Le commissaire commençait à échafauder des hypothèses : un cambrioleur surpris pouvait avoir tué le professeur Mila et l’avoir mis là (le commissaire Chautard aimait à jouer avec les sonorités). À moins qu’il ait été assassiné de sang-froid et porté dans le meuble pour y être caché. Dans les deux cas, quatre doigts étaient restés coincés dans la porte. Mais comment avait-il été tué ? Aucun stigmate n’apparaissait sur son corps. Il faudrait attendre les conclusions des légistes de Limoges. 

Le commissaire osa une seconde gorgée de Martini. Le truc était affreusement sirupeux à cette heure, et il préféra renoncer. Il questionna encore quelques minutes le curé. Comme face au moine aux pieds nus, le commissaire était surpris par le naturel avec lequel l’abbé Duchamp acceptait ce cadavre. Ces deux olibrius lui avaient-ils tout dit ?

– Dans quel état était le frère Vincent quand il est venu vous chercher ?

– Normal. Je veux dire : comme d’habitude.

– C’est-à-dire ?

– Frère Vincent est souvent un peu loin des contingences temporelles…

Vous aussi, eut envie d’ajouter Chautard. Après tout, c’était peut-être la foi qui procurait ce détachement. Une fois de plus, Chautard fut tenté par ces spiritualités qui vous mettaient à l’abri des attractions terrestres. Le problème est qu’il les trouvait infondées ; il n’arrivait pas à y croire.

Il se leva. L’abbé l’interpella :

– Mon fils, vous n’avez pas fini votre apéritif ! 

– Excusez-moi, mon père, j’ai présumé de mes forces. Et je dois garder les idées claires.

– Vous n’avez pas aimé. Ce n’est pas grave. Moi, je trouve ça délicieux. Je me demande si je ne vais pas m’en servir comme vin de messe. 

Chautard quitta le presbytère et rejoignit la place de l’église, qui était aussi la place de l’abbaye. Il regarda les deux monuments, dubitatif. Il n’échappa pas aux appareils et à la caméra. Et sans doute à quelques smartphones. Quel enfer les gens se préparent, pensa-t-il. Il put en revanche rester silencieux devant les micros. Il ne répondit pas davantage quand, devant la boutique du charcutier-traiteur, un individu lança :

– Qu’est-ce que c’est, Commissaire ? On tue même dans les églises, maintenant ?
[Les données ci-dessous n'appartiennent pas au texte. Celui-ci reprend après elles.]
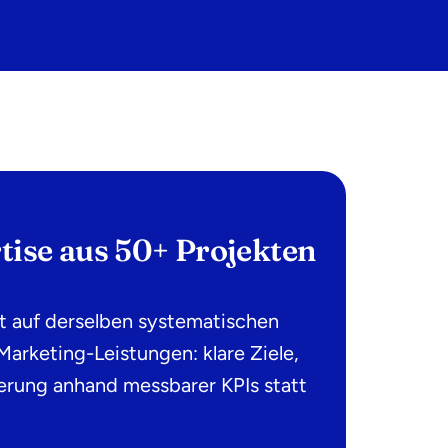
ise aus 50+ Projekten
rt auf derselben systematischen
rketing-Leistungen: klare Ziele,
erung anhand messbarer KPIs statt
Les moutons et les chiens n’eurent qu’à suivre :

– C’est une honte !

– Y’a plus de respect ! 

Les têtes s’agitèrent et un murmure circula d’une échoppe à une autre. Chautard avait l’habitude de subir les mécontentements qu’il n’avait pas provoqués. La société voulait un coupable, tout de suite. On n’acceptait plus l’aléa. Tout devait être prévu, sécurisé. Il fut surpris néanmoins de la vitesse à laquelle la colère se manifestait. En présence d’un mort, quand le décès venait d’être révélé, les riverains restaient d’habitude silencieux quelques heures, si ce n’est quelques jours. Là, aucun délai de bienséance ne semblait respecté. Cela ajoutait au côté surréaliste de l’événement. Ce mort dans une armoire de l’église, ce moine sans sandales, ce curé avec son Martini, ces médiatiques locaux avides et frustrés, ces commerçants agressifs, cela semblait une nouvelle histoire typique d’un village gaulois.